Welcome to a conversation about former Oregon Ducks standout Bryce Boettcher. A two-time Second-team All-Big Ten nod (2024, 2025), he won the Burlsworth Trophy in 2024. That's an honor given to the most outstanding FBS college football player who began his career as a walk-on.

In 2025, he was also named a First-team All-American. He's a defensive tone-setter. Oh, and by the way, he's also a legitimate pro baseball talent. Boettcher was selected in the 13th round of the 2024 MLB Draft by the Houston Astros as a center fielder. That's proof that his athleticism isn't just football fast. It's a track-the-ball-over-your-shoulder skill set for someone who is also and close-on-a-gap-in-a-hurry fast.

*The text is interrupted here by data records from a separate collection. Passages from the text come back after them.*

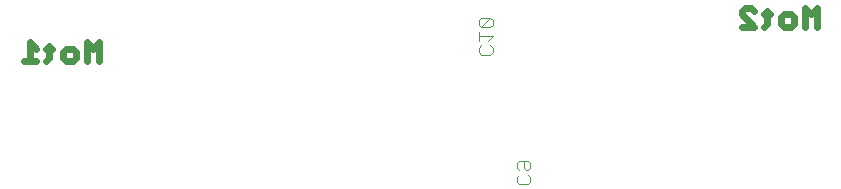
<source format=gbo>
G75*
%MOIN*%
%OFA0B0*%
%FSLAX24Y24*%
%IPPOS*%
%LPD*%
%AMOC8*
5,1,8,0,0,1.08239X$1,22.5*
%
%ADD10C,0.0240*%
%ADD11C,0.0040*%
D10*
X007465Y018856D02*
X007878Y018856D01*
X007671Y018856D02*
X007671Y019476D01*
X007878Y019270D01*
X008199Y019270D02*
X008406Y019270D01*
X008303Y019373D02*
X008303Y018959D01*
X008199Y018856D01*
X008784Y018959D02*
X008784Y019166D01*
X008888Y019270D01*
X009095Y019270D01*
X009198Y019166D01*
X009198Y018959D01*
X009095Y018856D01*
X008888Y018856D01*
X008784Y018959D01*
X009576Y018856D02*
X009576Y019476D01*
X009783Y019270D01*
X009990Y019476D01*
X009990Y018856D01*
X031402Y019998D02*
X031815Y019998D01*
X031402Y020411D01*
X031402Y020515D01*
X031505Y020618D01*
X031712Y020618D01*
X031815Y020515D01*
X032136Y020411D02*
X032343Y020411D01*
X032240Y020515D02*
X032240Y020101D01*
X032136Y019998D01*
X032721Y020101D02*
X032721Y020308D01*
X032825Y020411D01*
X033032Y020411D01*
X033135Y020308D01*
X033135Y020101D01*
X033032Y019998D01*
X032825Y019998D01*
X032721Y020101D01*
X033513Y019998D02*
X033513Y020618D01*
X033720Y020411D01*
X033927Y020618D01*
X033927Y019998D01*
D11*
X023898Y014990D02*
X023898Y014836D01*
X023974Y014760D01*
X024281Y014760D01*
X024358Y014836D01*
X024358Y014990D01*
X024281Y015067D01*
X024281Y015220D02*
X024205Y015220D01*
X024128Y015297D01*
X024128Y015527D01*
X024281Y015527D02*
X024358Y015450D01*
X024358Y015297D01*
X024281Y015220D01*
X023974Y015220D02*
X023898Y015297D01*
X023898Y015450D01*
X023974Y015527D01*
X024281Y015527D01*
X023974Y015067D02*
X023898Y014990D01*
X023018Y019068D02*
X022711Y019068D01*
X022634Y019144D01*
X022634Y019298D01*
X022711Y019374D01*
X022634Y019528D02*
X022634Y019835D01*
X022634Y019681D02*
X023094Y019681D01*
X022941Y019528D01*
X023018Y019374D02*
X023094Y019298D01*
X023094Y019144D01*
X023018Y019068D01*
X023018Y019988D02*
X022711Y019988D01*
X023018Y020295D01*
X022711Y020295D01*
X022634Y020219D01*
X022634Y020065D01*
X022711Y019988D01*
X023018Y019988D02*
X023094Y020065D01*
X023094Y020219D01*
X023018Y020295D01*
M02*

</source>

According to reports out of Indianapolis, Boettcher has met informally with both the San Francisco 49ers and the Eagles. That alone makes his name worth circling.

Might the Eagles show Bryce Boettcher some serious interest?

Let's address the elephant in the room. The Oregon-to-Philadelphia pipeline hasn't exactly produced glowing returns. Casey Matthews never fully found his footing in midnight green. Kiko Alonso is best remembered as theguy Chip Kelly shipped LeSean McCoy off to acquire.

Both tenures are remembered more for inconsistency and infamous on-field moments than for sustained impact. So yes, Eagles fans are allowed to be skeptical when the Ducks label pops up, but that's hardly a reason to hold anything against Boettcher.

Here's the mature take. Helmets don't make players. Traits do. Boettcher brings range, closing speed, and the kind of multi-sport competitiveness that usually translates to special teams value at minimum and defensive upside at best.

In today's NFL, linebackers who can run and cover ground are in demand. Add baseball instincts, tracking angles, body control, and reaction time, and you have a developmental piece with real intrigue.

Is this a Day 1 headline selection? The truth is, he probably isn't, but these are the types of prospects smart teams quietly stack.